Outre le lien bien connu entre l’extrémisme et incarcération, les spécialistes et les analystes en Suède considèrent généralement les personnes ayant un passé criminel comme plus enclines aux actes d’extrémisme violent d’inspiration religieuse comme une forme de rédemption de leurs péchés passés. La coopération tactique entre les syndicats du crime et les groupes extrémistes pour des raisons financières est également une autre justification fréquemment mentionnée pour fusionner les cadres de la prévention du crime et de la prévention de l’extrémisme violent à des fins opérationnelles, sinon administratives. Il convient toutefois de noter que le rôle des prisons et le lien entre le milieu du crime et l’extrémisme violent sont moins mis en avant dans la prévention de l’extrémisme violent en Suède par rapport aux quatre autres États nordiques, en particulier le Danemark.
Sous l’autorité et le commandement du Ministère de la Justice, le Centre national de lutte contre l’extrémisme violent (NC) est chargé d’assurer la coopération entre les acteurs locaux, régionaux et nationaux concernés en élaborant des stratégies cohérentes qui doivent ensuite être mises en œuvre par les municipalités au niveau local et les conseils municipaux ou de comté au niveau régional. Dans la pratique, cependant, le degré d’autonomie des municipalités et des comtés varie en fonction de la taille de leur population radicalisée. Par exemple, le conseil municipal de Göteborg ou la municipalité d’Orebro bénéficient de plus d’autonomie et des budgets plus importants pour lancer leurs propres programmes (ou modifier les initiatives lancées au niveau central) en raison du fait qu’elles abritent un nombre assez considérable de résidents radicalisés. En règle générale, toutefois, les conseils administratifs des comtés sont chargés de coordonner la prévention de la criminalité au niveau local entre les municipalités et la police au niveau régional.
---+---
## [CONSIGNE 1]
Reproduisez intégralement le texte sur la prévention de l'extrémisme violent en Suède.
## [CONSIGNE 2]
Recopiez toutes les entrées enregistrées ci-dessous en remplaçant «Кухни народов мира» par «Блюда народов мира», sans rien modifier d'autre. N'incluez pas les images dans votre réponse.

[Données enregistrées]
---+---
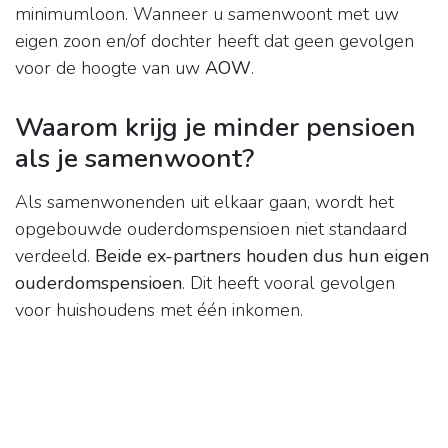
minimumloon. Wanneer u samenwoont met uw
eigen zoon en/of dochter heeft dat geen gevolgen
voor de hoogte van uw
AOW
.
Waarom krijg je minder pensioen
als je samenwoont?
Als samenwonenden uit elkaar gaan, wordt het
opgebouwde ouderdomspensioen niet standaard
verdeeld.
Beide ex-partners houden dus hun eigen
ouderdomspensioen
. Dit heeft vooral gevolgen
voor huishoudens met één inkomen.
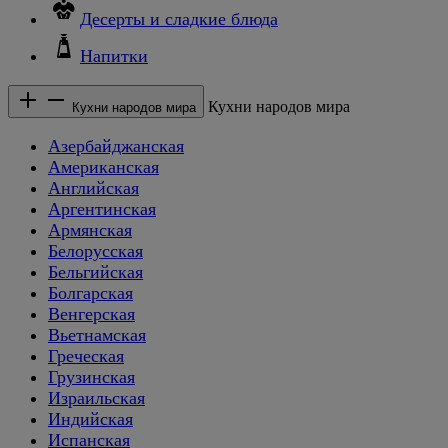
Десерты и сладкие блюда
Напитки
Кухни народов мира
Кухни народов мира
Азербайджанская
Американская
Английская
Аргентинская
Армянская
Белорусская
Бельгийская
Болгарская
Венгерская
Вьетнамская
Греческая
Грузинская
Израильская
Индийская
Испанская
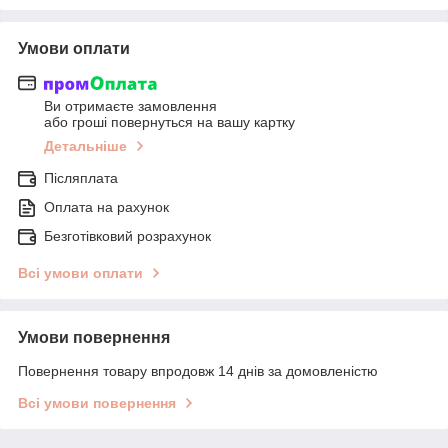
Умови оплати
Ви отримаєте замовлення
або гроші повернуться на вашу картку
Детальніше
Післяплата
Оплата на рахунок
Безготівковий розрахунок
Всі умови оплати
Умови повернення
Повернення товару впродовж 14 днів за домовленістю
Всі умови повернення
---+---
## [ZONE DE RÉPONSE 1]
Outre le lien bien connu entre l’extrémisme et incarcération, les spécialistes et les analystes en Suède considèrent généralement les personnes ayant un passé criminel comme plus enclines aux actes d’extrémisme violent d’inspiration religieuse comme une forme de rédemption de leurs péchés passés. La coopération tactique entre les syndicats du crime et les groupes extrémistes pour des raisons financières est également une autre justification fréquemment mentionnée pour fusionner les cadres de la prévention du crime et de la prévention de l’extrémisme violent à des fins opérationnelles, sinon administratives. Il convient toutefois de noter que le rôle des prisons et le lien entre le milieu du crime et l’extrémisme violent sont moins mis en avant dans la prévention de l’extrémisme violent en Suède par rapport aux quatre autres États nordiques, en particulier le Danemark.
Sous l’autorité et le commandement du Ministère de la Justice, le Centre national de lutte contre l’extrémisme violent (NC) est chargé d’assurer la coopération entre les acteurs locaux, régionaux et nationaux concernés en élaborant des stratégies cohérentes qui doivent ensuite être mises en œuvre par les municipalités au niveau local et les conseils municipaux ou de comté au niveau régional. Dans la pratique, cependant, le degré d’autonomie des municipalités et des comtés varie en fonction de la taille de leur population radicalisée. Par exemple, le conseil municipal de Göteborg ou la municipalité d’Orebro bénéficient de plus d’autonomie et des budgets plus importants pour lancer leurs propres programmes (ou modifier les initiatives lancées au niveau central) en raison du fait qu’elles abritent un nombre assez considérable de résidents radicalisés. En règle générale, toutefois, les conseils administratifs des comtés sont chargés de coordonner la prévention de la criminalité au niveau local entre les municipalités et la police au niveau régional.

## [ZONE DE RÉPONSE 2]
minimumloon. Wanneer u samenwoont met uw
eigen zoon en/of dochter heeft dat geen gevolgen
voor de hoogte van uw
AOW
.
Waarom krijg je minder pensioen
als je samenwoont?
Als samenwonenden uit elkaar gaan, wordt het
opgebouwde ouderdomspensioen niet standaard
verdeeld.
Beide ex-partners houden dus hun eigen
ouderdomspensioen
. Dit heeft vooral gevolgen
voor huishoudens met één inkomen.
Десерты и сладкие блюда
Напитки
Блюда народов мира
Блюда народов мира
Азербайджанская
Американская
Английская
Аргентинская
Армянская
Белорусская
Бельгийская
Болгарская
Венгерская
Вьетнамская
Греческая
Грузинская
Израильская
Индийская
Испанская
Умови оплати
Ви отримаєте замовлення
або гроші повернуться на вашу картку
Детальніше
Післяплата
Оплата на рахунок
Безготівковий розрахунок
Всі умови оплати
Умови повернення
Повернення товару впродовж 14 днів за домовленістю
Всі умови повернення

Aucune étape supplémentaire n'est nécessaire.